* **EXERCISE PROMPT**: Without the pictures, write the listing out again exactly as it appears.

* **SUPPLIED ENTRIES**:
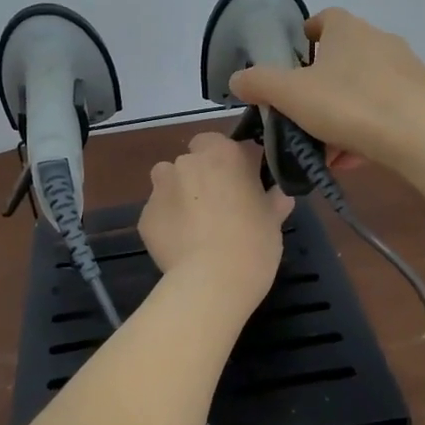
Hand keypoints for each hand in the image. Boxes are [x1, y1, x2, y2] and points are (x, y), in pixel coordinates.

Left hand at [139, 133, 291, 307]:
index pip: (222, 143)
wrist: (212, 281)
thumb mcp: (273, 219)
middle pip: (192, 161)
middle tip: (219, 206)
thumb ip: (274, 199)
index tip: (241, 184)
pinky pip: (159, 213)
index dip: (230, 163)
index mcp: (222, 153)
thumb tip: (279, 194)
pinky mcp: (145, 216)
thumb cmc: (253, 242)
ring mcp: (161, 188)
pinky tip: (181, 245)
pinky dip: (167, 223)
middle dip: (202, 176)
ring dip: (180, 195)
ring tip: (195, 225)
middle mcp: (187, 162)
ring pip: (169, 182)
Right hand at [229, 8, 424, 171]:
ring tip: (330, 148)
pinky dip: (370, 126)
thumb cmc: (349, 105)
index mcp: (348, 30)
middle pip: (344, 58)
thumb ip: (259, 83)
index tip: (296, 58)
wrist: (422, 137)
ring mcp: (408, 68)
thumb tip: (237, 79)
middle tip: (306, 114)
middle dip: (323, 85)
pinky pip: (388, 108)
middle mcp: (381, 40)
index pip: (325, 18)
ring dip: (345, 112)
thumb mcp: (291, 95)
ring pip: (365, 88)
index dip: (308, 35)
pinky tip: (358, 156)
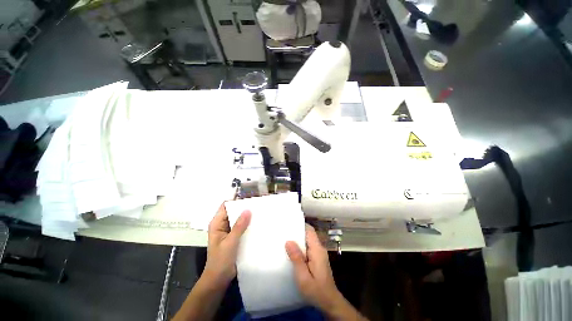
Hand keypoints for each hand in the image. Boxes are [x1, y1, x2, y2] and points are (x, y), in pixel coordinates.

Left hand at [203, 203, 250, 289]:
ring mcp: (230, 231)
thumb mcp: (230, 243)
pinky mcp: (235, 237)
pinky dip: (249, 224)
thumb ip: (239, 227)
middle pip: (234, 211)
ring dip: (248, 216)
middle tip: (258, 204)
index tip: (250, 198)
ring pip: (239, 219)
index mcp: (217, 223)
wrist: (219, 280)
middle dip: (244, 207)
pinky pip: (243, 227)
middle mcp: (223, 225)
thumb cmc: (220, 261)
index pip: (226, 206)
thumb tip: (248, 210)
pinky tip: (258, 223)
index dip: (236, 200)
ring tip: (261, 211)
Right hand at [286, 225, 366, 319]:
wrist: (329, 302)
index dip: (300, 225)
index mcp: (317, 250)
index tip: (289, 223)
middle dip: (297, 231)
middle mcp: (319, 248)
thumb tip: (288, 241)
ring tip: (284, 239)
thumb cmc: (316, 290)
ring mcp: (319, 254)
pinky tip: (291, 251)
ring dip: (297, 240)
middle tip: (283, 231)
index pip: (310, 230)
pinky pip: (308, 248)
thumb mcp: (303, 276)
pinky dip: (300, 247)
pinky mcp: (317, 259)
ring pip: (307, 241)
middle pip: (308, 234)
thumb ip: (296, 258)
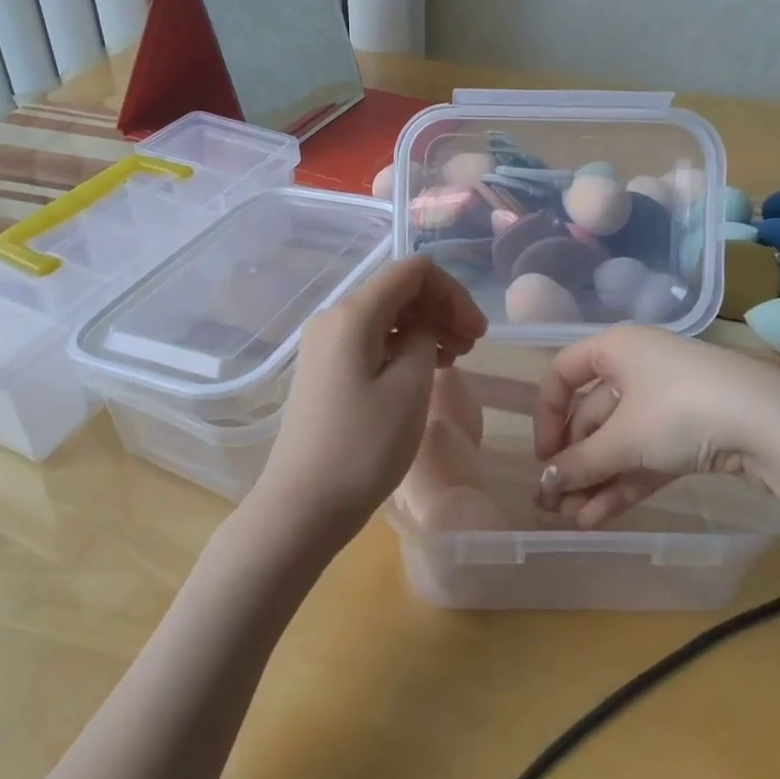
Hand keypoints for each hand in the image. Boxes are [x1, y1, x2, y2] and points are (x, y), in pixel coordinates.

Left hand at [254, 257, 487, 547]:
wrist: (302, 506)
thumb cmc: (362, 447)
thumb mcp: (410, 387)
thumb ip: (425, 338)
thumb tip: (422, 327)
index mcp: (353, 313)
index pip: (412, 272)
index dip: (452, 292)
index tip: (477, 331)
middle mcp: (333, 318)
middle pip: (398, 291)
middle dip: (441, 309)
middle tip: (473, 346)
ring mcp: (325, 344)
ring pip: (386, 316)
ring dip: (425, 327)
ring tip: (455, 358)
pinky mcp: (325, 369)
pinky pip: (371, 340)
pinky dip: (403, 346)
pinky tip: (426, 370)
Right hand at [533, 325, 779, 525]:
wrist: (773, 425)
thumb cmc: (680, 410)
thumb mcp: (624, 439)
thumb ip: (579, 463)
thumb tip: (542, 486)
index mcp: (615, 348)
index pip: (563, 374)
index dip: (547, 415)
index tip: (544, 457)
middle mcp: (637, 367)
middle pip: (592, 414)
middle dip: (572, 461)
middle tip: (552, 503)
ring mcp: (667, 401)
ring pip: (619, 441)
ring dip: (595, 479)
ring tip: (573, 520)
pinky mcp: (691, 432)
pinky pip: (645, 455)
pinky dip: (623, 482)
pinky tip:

* **ANSWER BELOW**:
Hand keypoints for each hand in the image. Boxes are [x1, y1, x2, y2] and points are (x, y), in pixel coordinates.

Left hand at [139, 133, 291, 307]:
index pip: (222, 143)
wrist: (212, 281)
thumb mcp: (273, 219)
middle pip: (192, 161)
middle tip: (219, 206)
thumb ip: (274, 199)
index tip: (241, 184)
pinky pip: (159, 213)
index dip: (230, 163)
index mcp: (222, 153)
thumb tip: (279, 194)
pinky mcp: (145, 216)
thumb cmc: (253, 242)
ring mcp: (161, 188)
pinky tip: (181, 245)
pinky dip: (167, 223)
middle dip: (202, 176)
ring dip: (180, 195)
ring tip: (195, 225)
middle mcp: (187, 162)
ring pip: (169, 182)
Right hand at [229, 8, 424, 171]:
ring tip: (330, 148)
pinky dip: (370, 126)
thumb cmc: (349, 105)
index mcp: (348, 30)
middle pip: (344, 58)
thumb ip: (259, 83)
index tip: (296, 58)
wrist: (422, 137)
ring mcp: (408, 68)
thumb tip: (237, 79)
middle tip: (306, 114)
middle dip: (323, 85)
pinky pip: (388, 108)
middle mcp: (381, 40)
index pip: (325, 18)
ring dip: (345, 112)
thumb mcp: (291, 95)
ring pip: (365, 88)
index dip: (308, 35)
pinky tip: (358, 156)
Hand keypoints for each hand in the image. Boxes are [x1, y1, x2, y2] and points are (x, y), in pixel coordinates.

Left hand at [203, 203, 250, 289]:
ring mcp: (230, 231)
thumb mcp: (230, 243)
pinky mcp: (235, 237)
pinky dip: (249, 224)
thumb ip: (239, 227)
middle pip: (234, 211)
ring dip: (248, 216)
middle tip: (258, 204)
index tip: (250, 198)
ring pip: (239, 219)
index mcp: (217, 223)
wrist: (219, 280)
middle dip: (244, 207)
pinky pip: (243, 227)
middle mcp: (223, 225)
thumb cmc: (220, 261)
index pip: (226, 206)
thumb tip: (248, 210)
pinky tip: (258, 223)
index dip: (236, 200)
ring tip: (261, 211)
Right hand at [286, 225, 366, 319]:
wrist: (329, 302)
index dip: (300, 225)
index mcp: (317, 250)
index tip: (289, 223)
middle dip: (297, 231)
middle mcp: (319, 248)
thumb tip: (288, 241)
ring tip: (284, 239)
thumb cmc: (316, 290)
ring mcp: (319, 254)
pinky tip: (291, 251)
ring dip: (297, 240)
middle tip: (283, 231)
index pip: (310, 230)
pinky pip: (308, 248)
thumb mcp: (303, 276)
pinky dip: (300, 247)
pinky mcp: (317, 259)
ring pip: (307, 241)
middle pip: (308, 234)
thumb ip: (296, 258)
Hand keypoints for each hand in the image. Boxes are [x1, y1, x2, y2] and points are (x, y), in pixel coordinates.

Left hand at [254, 257, 487, 547]:
wrist: (302, 506)
thumb cmc: (362, 447)
thumb mcp: (410, 387)
thumb ip: (425, 338)
thumb tip: (422, 327)
index mcp: (353, 313)
index pip: (412, 272)
index dip: (452, 292)
index tip: (477, 331)
middle mcp: (333, 318)
middle pip: (398, 291)
middle dip: (441, 309)
middle tip: (473, 346)
ring mcp: (325, 344)
ring pip: (386, 316)
ring dip: (425, 327)
ring tip: (455, 358)
pinky mcp: (325, 369)
pinky pip: (371, 340)
pinky dip: (403, 346)
pinky tip: (426, 370)
Right hand at [533, 325, 779, 525]:
wrist: (773, 425)
thumb cmc: (680, 410)
thumb mcp: (624, 439)
thumb ip: (579, 463)
thumb tip: (542, 486)
index mcp: (615, 348)
index pip: (563, 374)
index dip: (547, 415)
index tip: (544, 457)
middle mcp: (637, 367)
middle pip: (592, 414)
middle dip: (572, 461)
middle tip: (552, 503)
ring mcp: (667, 401)
ring pip: (619, 441)
ring dip: (595, 479)
ring tip: (573, 520)
pinky mcp: (691, 432)
pinky pip: (645, 455)
pinky dip: (623, 482)
pinky tip:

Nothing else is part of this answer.